Why does lightning sometimes hit a car on the road during thunderstorms, even though there are taller, wet and therefore conductive trees on both sides of the road?
Yes, it can happen, just as it is possible that the lightning does not hit the tree, but rather next to it, or that it does not “choose” the shortest path towards the ground. It is necessary to realize that lightning moves in smaller sections and only when the individual parts of the lightning reach the ground will what we call lightning happen (it is well seen in slow motion videos, e.g. here). We can imagine that the beginning of lightning shifts from one place to another, from there to a third, and so on, until it reaches the ground. The individual parts of the flash pass through places that have less electrical resistance than the surrounding ones. Therefore, if the path taken by the lightning is ready and is above, for example, a car in the mentioned case, the resistance of the remaining path (air and metal body of the car) is less than the resistance through the tree (the tree may be further, therefore it is necessary to travel a greater distance) and wet wood has a higher resistance than the metal body of the car.

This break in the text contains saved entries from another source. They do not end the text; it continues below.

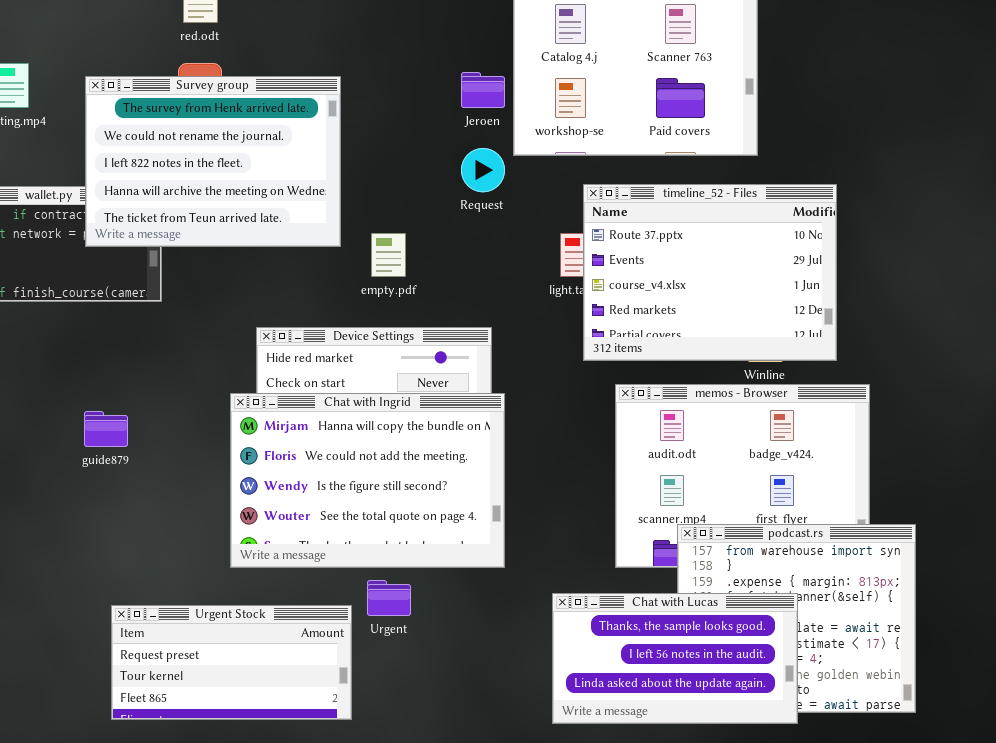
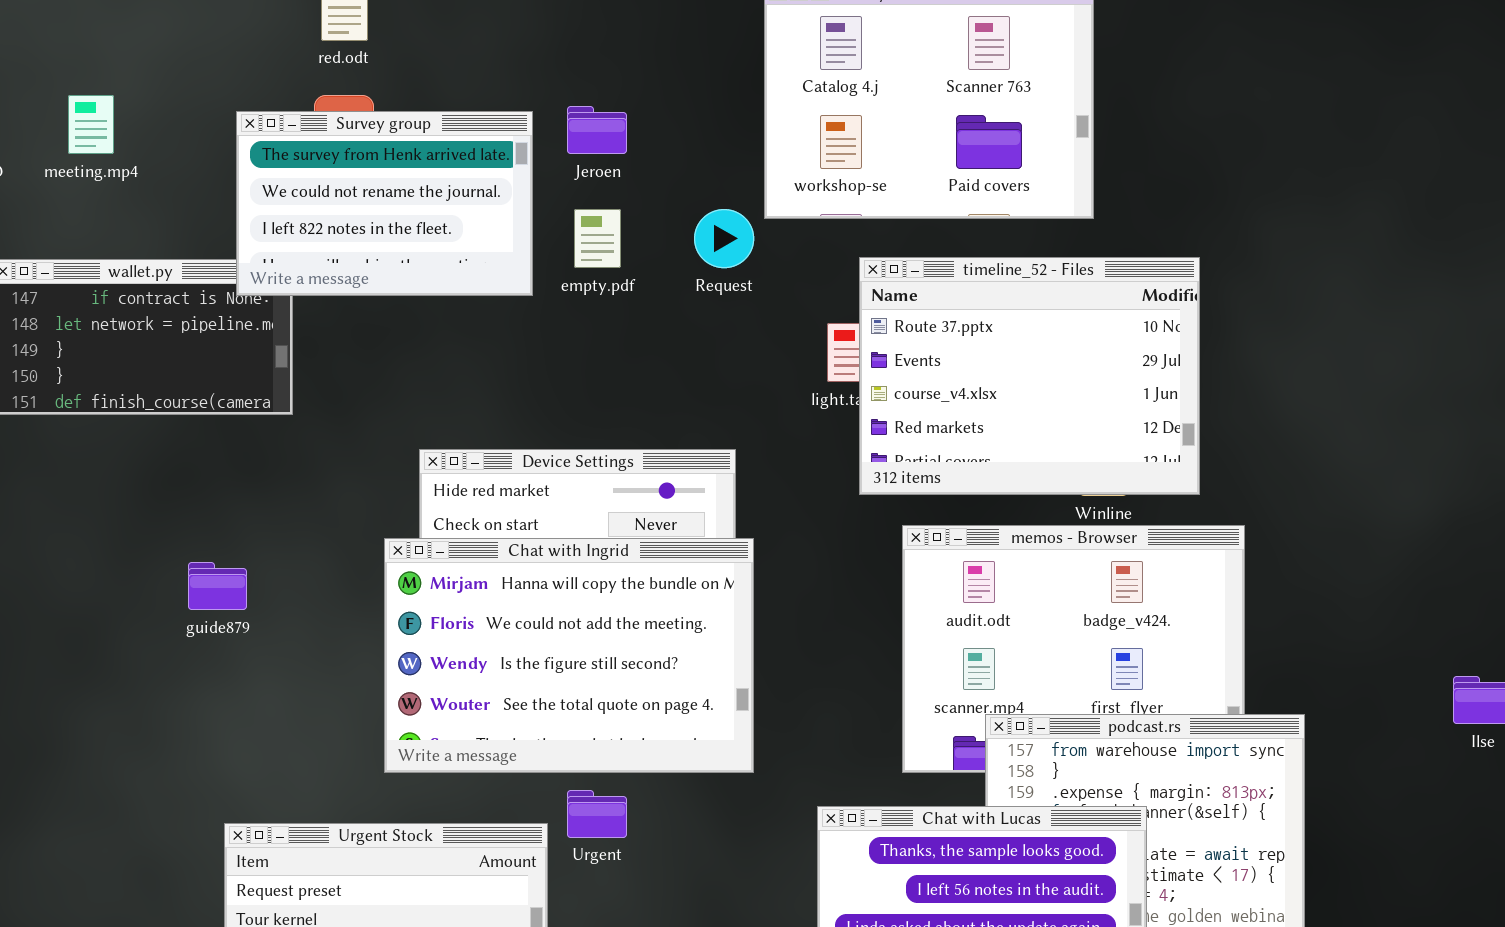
Jeroen: [461,72,505,108] -> [567,106,627,154], moved
Survey group: [85,76,341,247] -> [236,111,533,296], resized
empty.pdf: [371,233,406,277] -> [574,209,621,268], moved

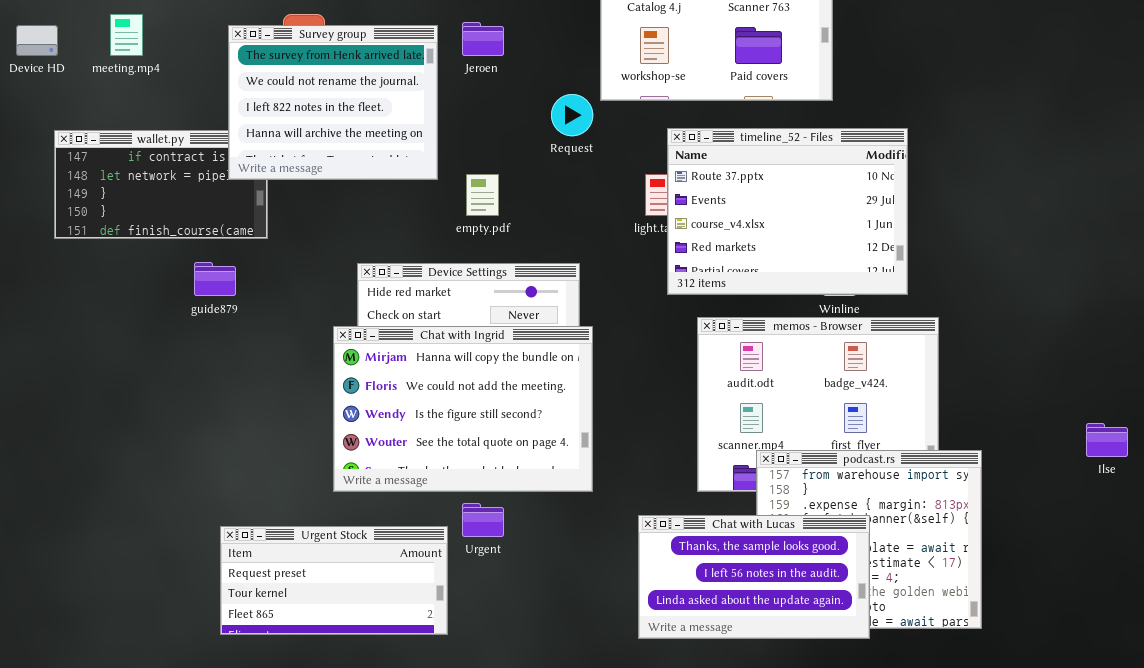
Survey group: [236,111,533,296] -> [228,25,438,180], resized
empty.pdf: [574,209,621,268] -> [466,174,499,216], moved
guide879: [188,562,247,610] -> [194,262,236,296], moved

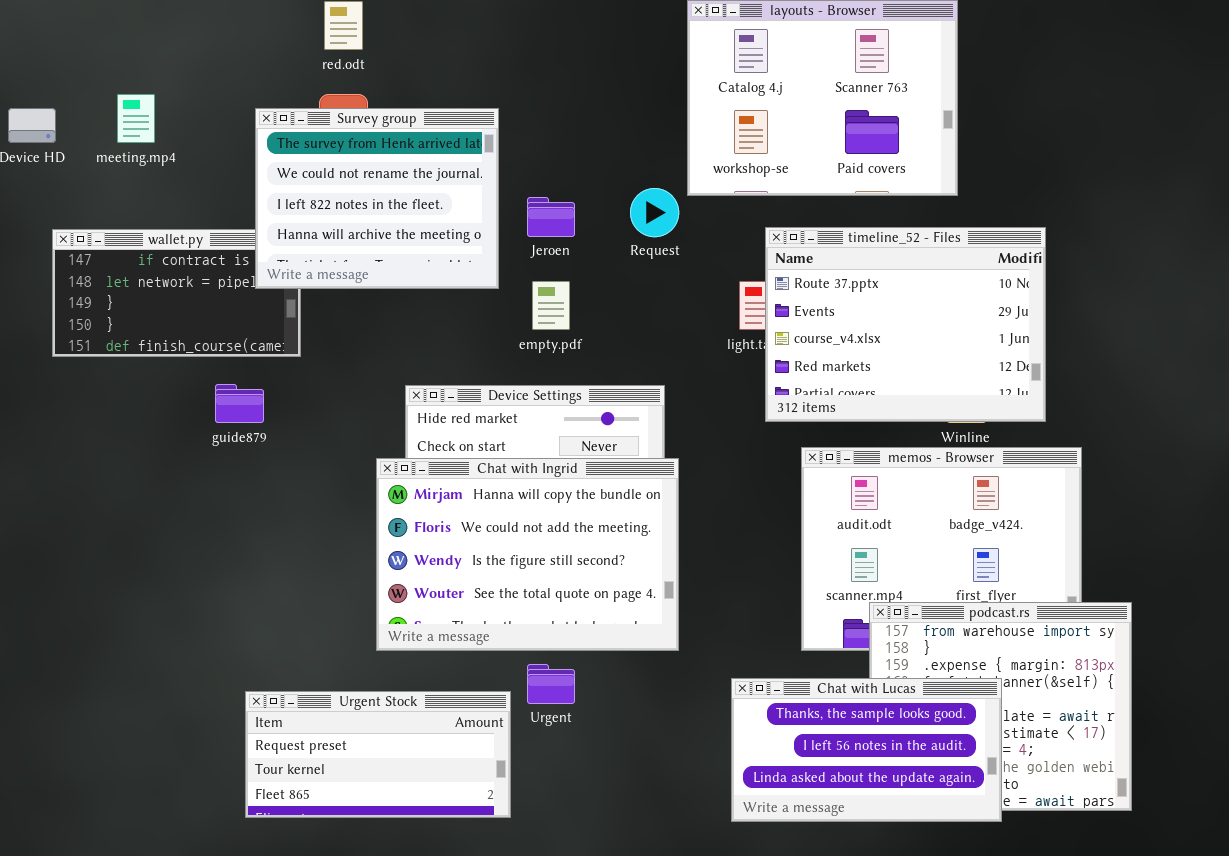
Jeroen: [462,22,504,56] -> [527,197,575,237], moved

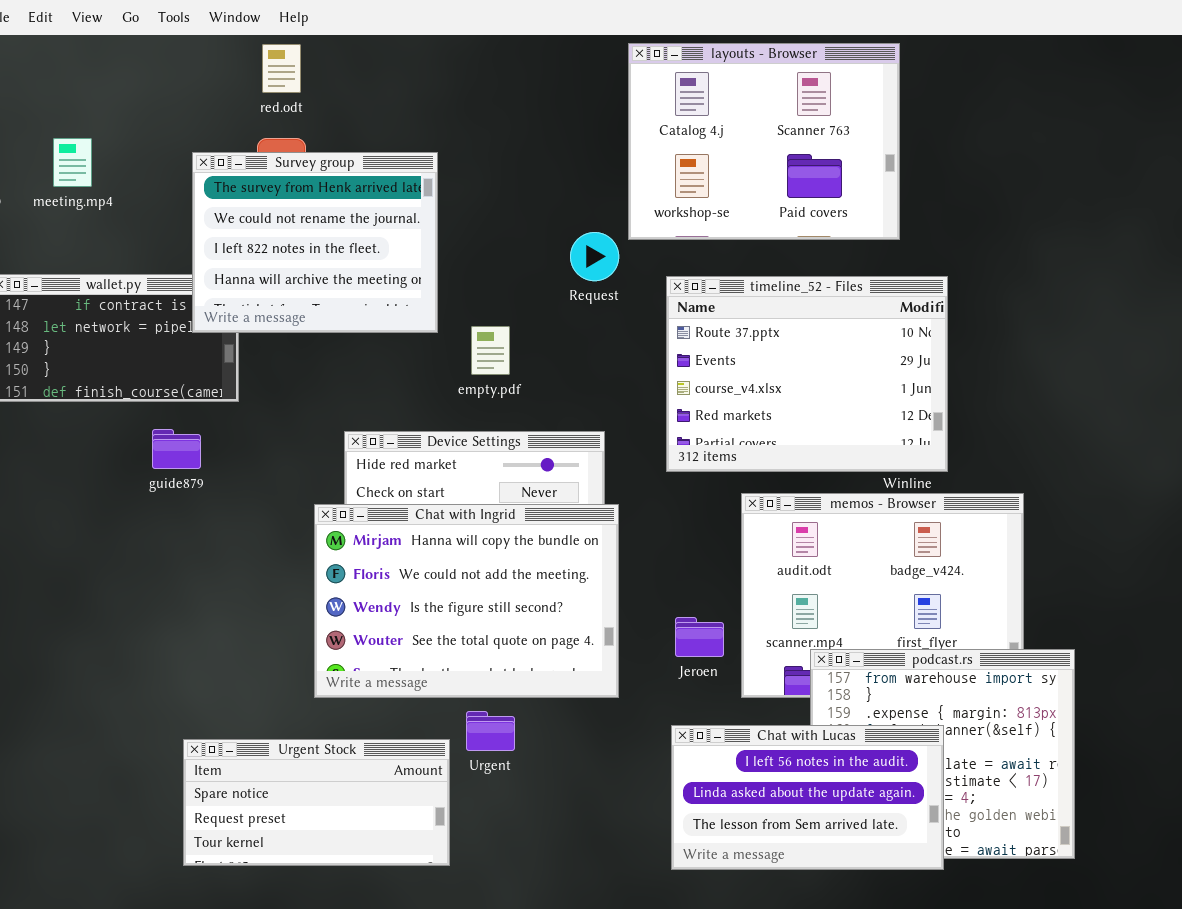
Jeroen: [527,197,575,237] -> [675,617,724,657], moved
timeline_52 - Files: [765,227,1046,422] -> [666,276,948,472], moved
Chat with Lucas: [731,678,1002,822] -> [671,725,944,870], scrolled down 1 row
Urgent Stock: [245,691,511,818] -> [183,739,450,866], scrolled up 1 row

In general, it is important to take into consideration that the environment in which lightning propagates has different electrical properties and therefore behaves differently and it is not possible to say in advance how lightning will always work. Lightning is more likely to strike higher places (they have to travel shorter distances with lower conductive air) and also to hit metal bodies (they have much less resistance than anything else). But the fact that lightning from a cloud high in the sky will be directed to the car on the road or to the tree next to it is not initially detected at all. It depends on the lightning’s path towards the ground.
Only after the individual parts of the lightning reach the ground (or the place where they discharge which can be other clouds) does the phenomenon we call lightning occur. Only after connecting the start and end points of the lightning will the electrons pass through the resulting conductive space and heat it to a high temperature. It’s nice to see in the mentioned videos.